Ein Drittel der Eltern von 2-8 jährigen Kindern lesen gar nicht oder zu selten vor. In den digitalen Workshops arbeite ich mit unterschiedlichen Klassen verschiedener Schulen zusammen und treffe auf Kinder im Alter von 10 Jahren, die nicht lesen können. Chancengleichheit ist ein gutes Stichwort, aber bei dem unterschiedlichen Status Quo der Kinder nicht gegeben. Das Lesen ist die Grundlage unserer Gesellschaft und der Schlüssel zu Bildung und Teilhabe an dem Gesamten – auch in Zeiten der Digitalisierung.

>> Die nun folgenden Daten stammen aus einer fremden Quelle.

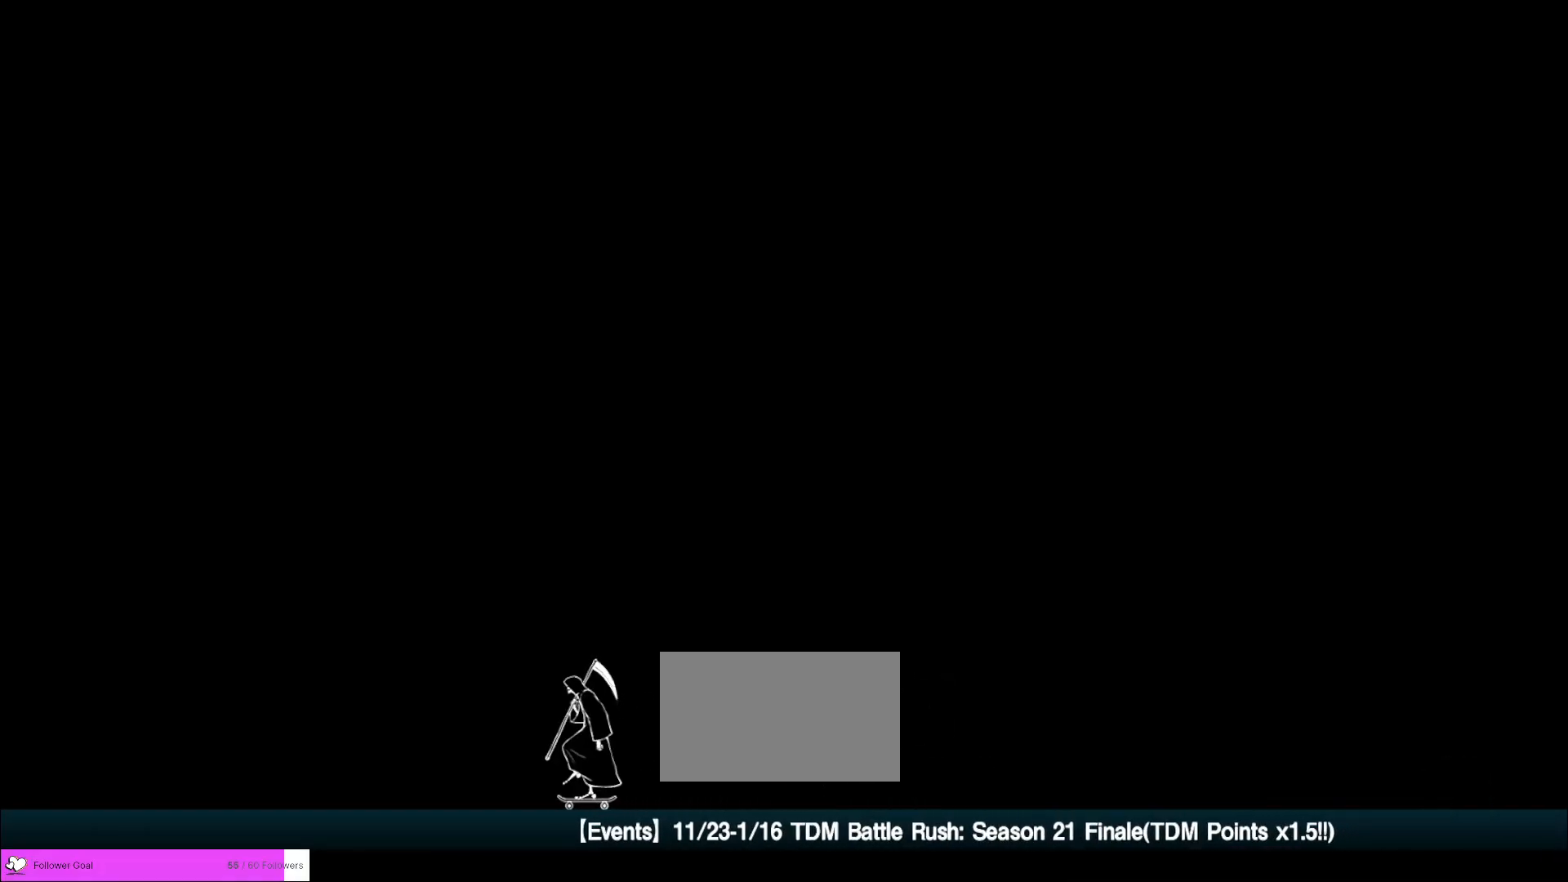
{"keys": [], "mouse": [], "events": [[280, "mouse_left", "down"], [360, "mouse_left", "up"], [440, "mouse_left", "down"], [480, "mouse_left", "up"]]}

„Wie die Welt von morgen aussehen wird, hängt in großem Maß von der Einbildungskraft jener ab, die gerade jetzt lesen lernen,“ sagte Astrid Lindgren, die wohl bekannteste Kinderbuchautorin aller Zeiten. Am 06. November durfte ich bei der Verleihung des Deutschen Lesepreises dabei sein und verschiedene Organisationen und Einrichtungen kennenlernen, die sich für das Lesen stark machen und durch ganz unterschiedliche Ansätze den Kindern die Schrift als Medium kreativ näher bringen. Natürlich gab es unzählige Eindrücke, tolle Ideen und aktive Menschen, die alle erwähnt werden sollten. Aber in diesem Artikel stelle ich euch kurz ganz subjektiv meine Favoriten vor.

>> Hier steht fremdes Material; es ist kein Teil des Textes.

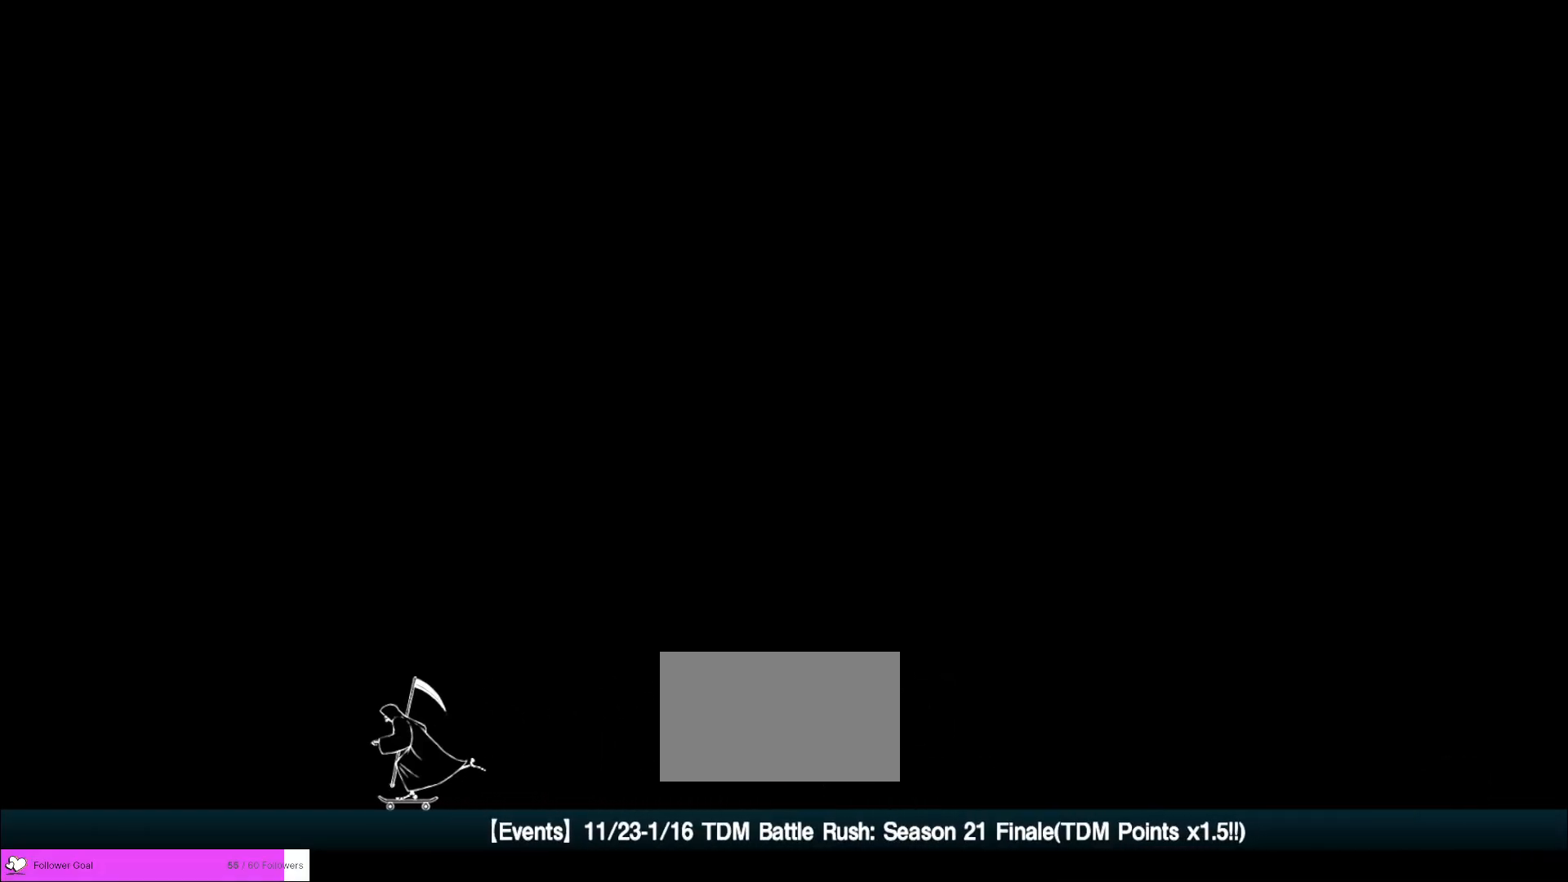
{"keys": [], "mouse": [], "events": [[40, "mouse_left", "down"], [120, "mouse_left", "up"]]}
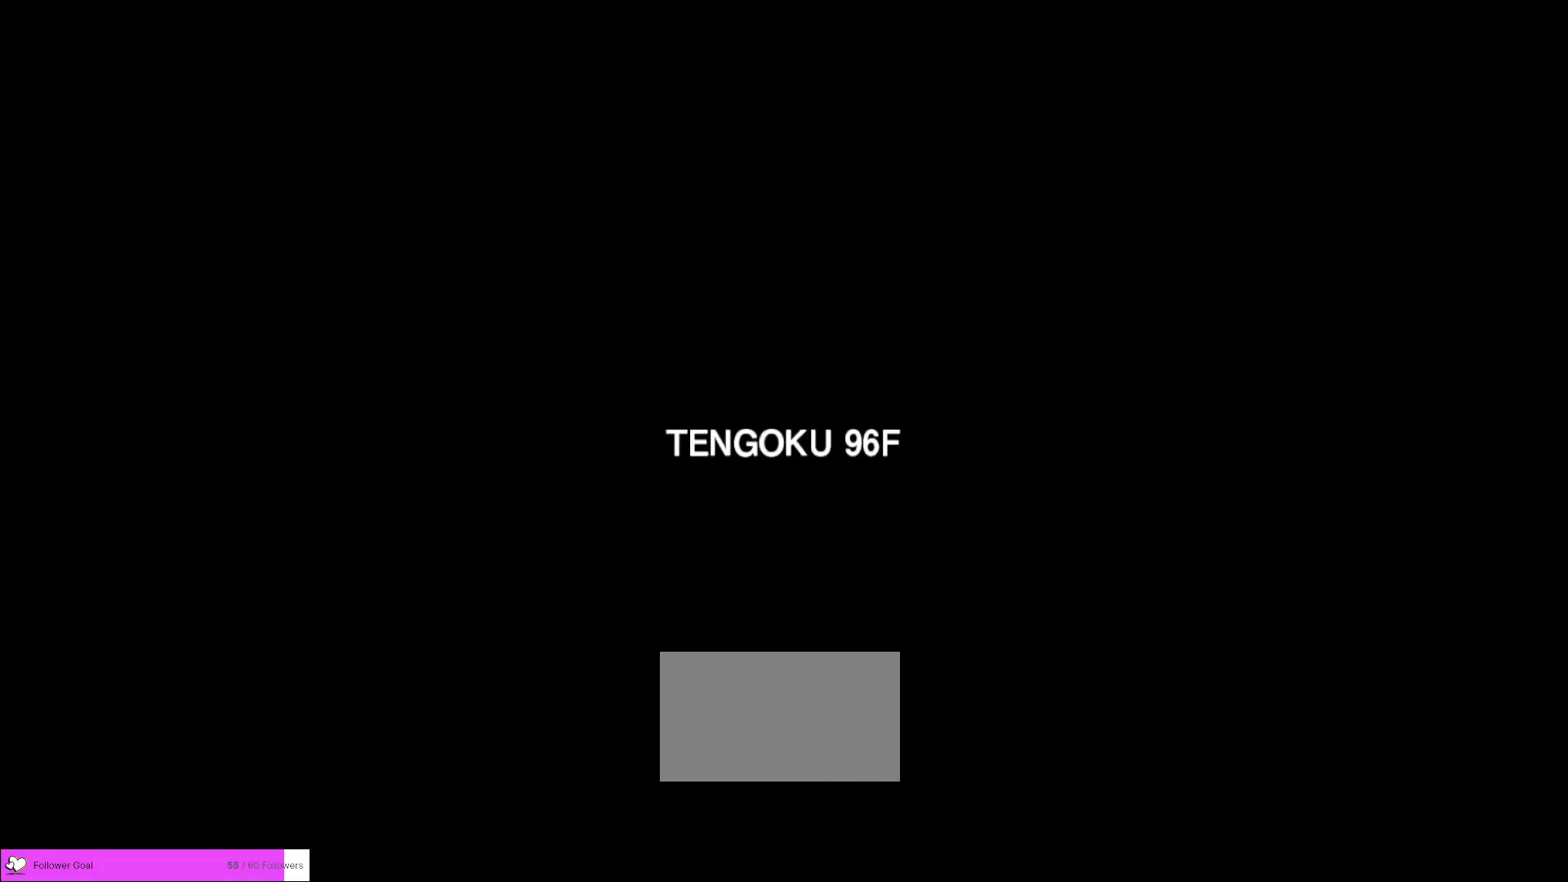
{"keys": [], "mouse": ["left"], "events": [[320, "mouse_left", "down"]]}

Moral Mens bekam zum Beispiel den ersten Preis in der Kategorie „Herausragendes individuelles Engagement“, da die 13-Jährige einen eigenen Lese-Blog hat. Unter lass-mallesen.blog schreibt die Schülerin Buchkritiken, spricht Empfehlungen aus und macht sich die digitale Plattform für ihre analogen Bücher zu Nutze. Diese übergreifende Nutzung begeistert ihre jungen Leser und die älteren Generationen gleichermaßen.
Die Moderatorin Nazan Eckes erhält den Sonderpreis für prominentes Engagement. Seit Jahren macht sie sich stark für unterschiedliche Aktionen und Projekte, liest selbst vor oder akquiriert Spendengelder für die Leseförderung. Eine beeindruckende Persönlichkeit mit Migrationshintergrund und Integrationserfahrung.
Den Bereich der Migration und Integration hat sich auch ax-o e.V. zur Aufgabe gemacht. Junge männliche Flüchtlinge werden zu Vorlesern!
Die Grundschule Bad Münder hat einen eigenen Podcast ins Leben gerufen. In dem Podcast Literafrosch – Frau Lindgrens Büchermagazin dürfen die Kinder Geschichten vorlesen, selbst verfassen und einsprechen. Eine spielerische Art selbst aktiv zu werden und medienkompetent die Zukunft zu gestalten.
Diese Veranstaltung hat mir die Wichtigkeit des Lesens und vor allem des Vorlesens ins Gedächtnis gerufen. Als privilegierter Mensch ist einem das Ausmaß der Ungerechtigkeit und vor allem Ungleichheit oft nicht präsent. Umso wichtiger finde ich es, die Augen zu öffnen, hinzusehen und aktiv zu werden.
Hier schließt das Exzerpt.